Una conmovedora Mia Farrow interpreta a Cecilia, frágil camarera que debe sostener un matrimonio fracasado y una existencia gris en la Gran Depresión, en los Estados Unidos de los 30. Cada noche va al cine, su única evasión. Prefiere las películas sofisticadas de amor y aventuras. Tras ver varias veces una, “La rosa púrpura del Cairo”, el protagonista, Tom Baxter (Jeff Daniels) atraviesa la pantalla para conocerla. El romance no prospera, pero Cecilia, en un final antológico, recupera la sonrisa despojada gracias a la magia danzante de Fred Astaire y Ginger Rogers.

La película es sentimental, nostálgica y contiene secuencias brillantes como aquella en la que Cecilia ingresa en la película y participa de esas fiestas glamorosas que antes sólo veía desde la butaca. O esa otra en la que Baxter se encuentra con el actor que lo interpreta. Además, como todo trabajo de Allen, rebosa de inspirado y agridulce humor, contiene reflexiones sobre el arte del cine y una mullida crítica al cinismo de los productores.
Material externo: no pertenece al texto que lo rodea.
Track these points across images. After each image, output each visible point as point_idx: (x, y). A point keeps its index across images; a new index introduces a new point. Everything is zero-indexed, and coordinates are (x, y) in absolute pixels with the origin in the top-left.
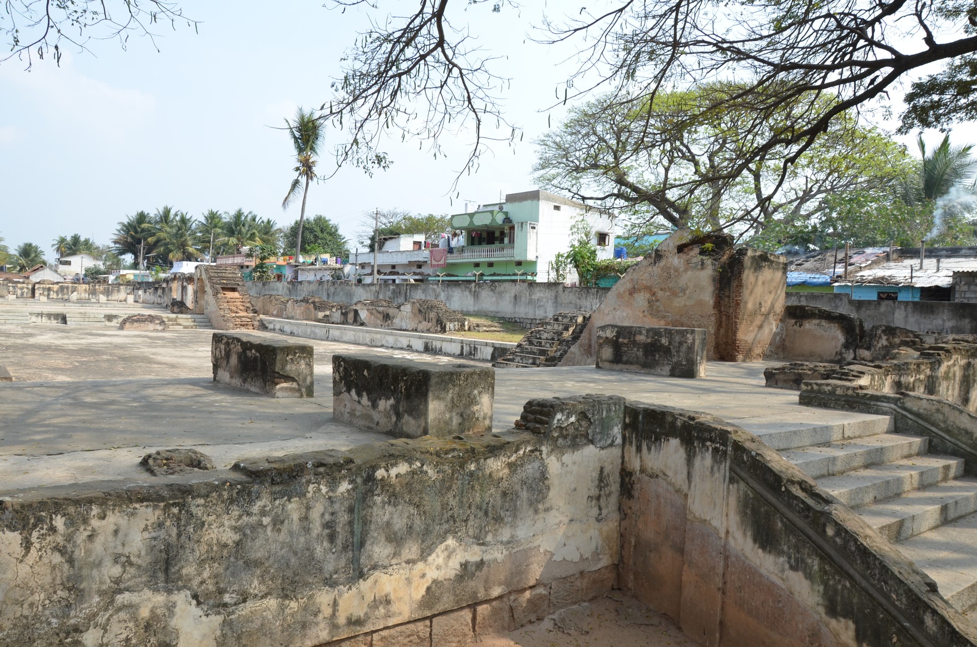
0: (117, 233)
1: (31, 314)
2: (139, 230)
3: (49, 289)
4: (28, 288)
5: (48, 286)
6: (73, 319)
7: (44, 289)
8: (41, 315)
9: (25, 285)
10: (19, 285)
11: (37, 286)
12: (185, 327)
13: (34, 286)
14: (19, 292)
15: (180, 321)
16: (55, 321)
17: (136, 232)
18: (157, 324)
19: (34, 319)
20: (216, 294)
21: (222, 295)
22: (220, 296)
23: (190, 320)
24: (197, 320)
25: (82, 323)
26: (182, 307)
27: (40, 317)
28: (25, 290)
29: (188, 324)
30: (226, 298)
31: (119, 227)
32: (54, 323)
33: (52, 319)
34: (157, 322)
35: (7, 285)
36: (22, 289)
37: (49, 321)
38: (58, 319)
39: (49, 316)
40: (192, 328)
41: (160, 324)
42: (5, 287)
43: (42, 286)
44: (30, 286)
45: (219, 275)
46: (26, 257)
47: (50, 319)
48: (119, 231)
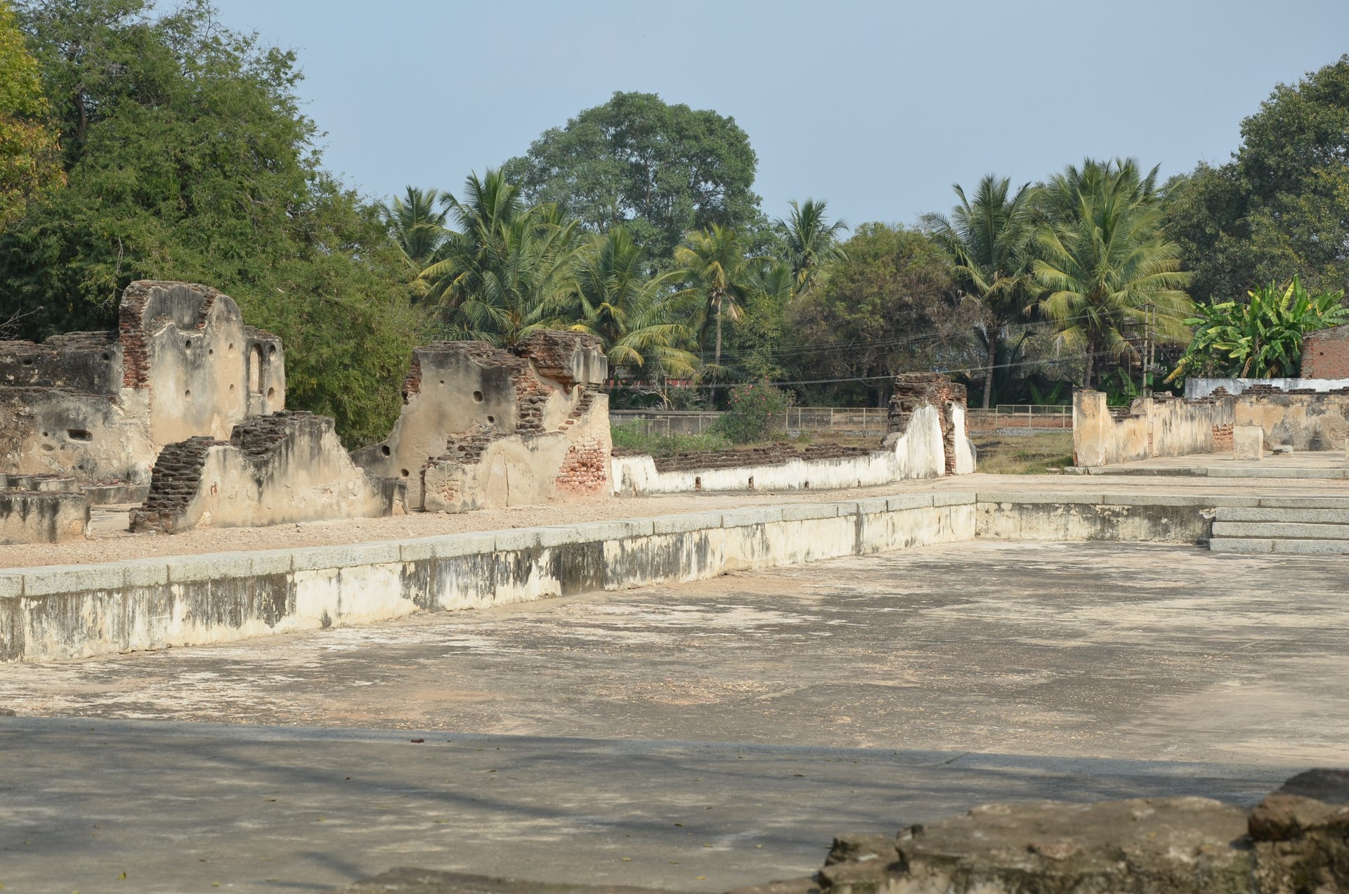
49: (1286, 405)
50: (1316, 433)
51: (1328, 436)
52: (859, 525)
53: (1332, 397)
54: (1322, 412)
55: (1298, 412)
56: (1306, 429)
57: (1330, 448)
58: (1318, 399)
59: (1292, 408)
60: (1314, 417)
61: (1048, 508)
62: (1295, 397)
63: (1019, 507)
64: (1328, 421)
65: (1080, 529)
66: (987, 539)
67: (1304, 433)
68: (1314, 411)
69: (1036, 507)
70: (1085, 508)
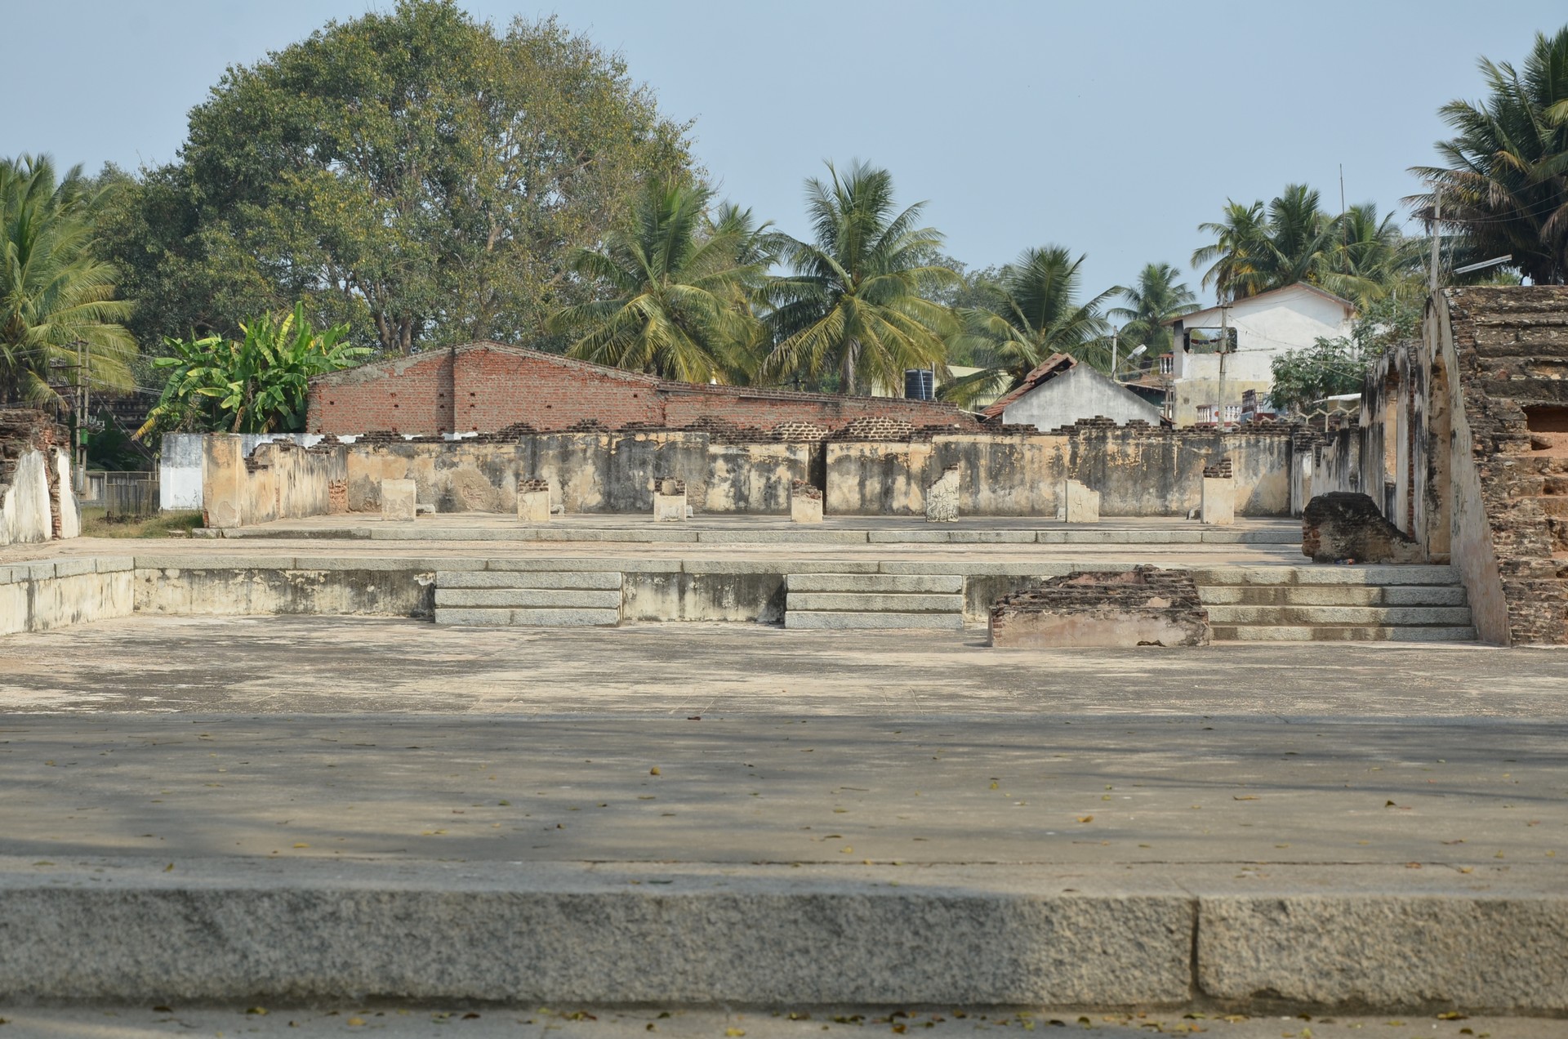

A los protagonistas se suman Danny Aiello en el papel del violento esposo de Cecilia y Dianne Wiest como prostituta enamoradiza.

Tesis

El inicio, hace una semana, de la ceremonia de entrega del Oscar desarrolló una idea similar a la de “La rosa púrpura del Cairo”: Neil Patrick Harris, el presentador, recorría en una lograda coreografía grandes películas, desde “El graduado” hasta “El mago de Oz”. Un alarde de efectos visuales, es cierto, pero que tras su manto de espectacularidad escondía el sueño de todo cinéfilo, aquello que sostenía Italo Calvino en su “Autobiografía de un espectador”, cuando alababa el rol del cine en su evolución vital. O aquella certeza de Mario Vargas Llosa de que muchos personajes ficticios habían sido para él más significativos que otros tantos de carne y hueso. Y ratifica, en definitiva, la premisa “alleniana” de que la ficción puede ser liberadora.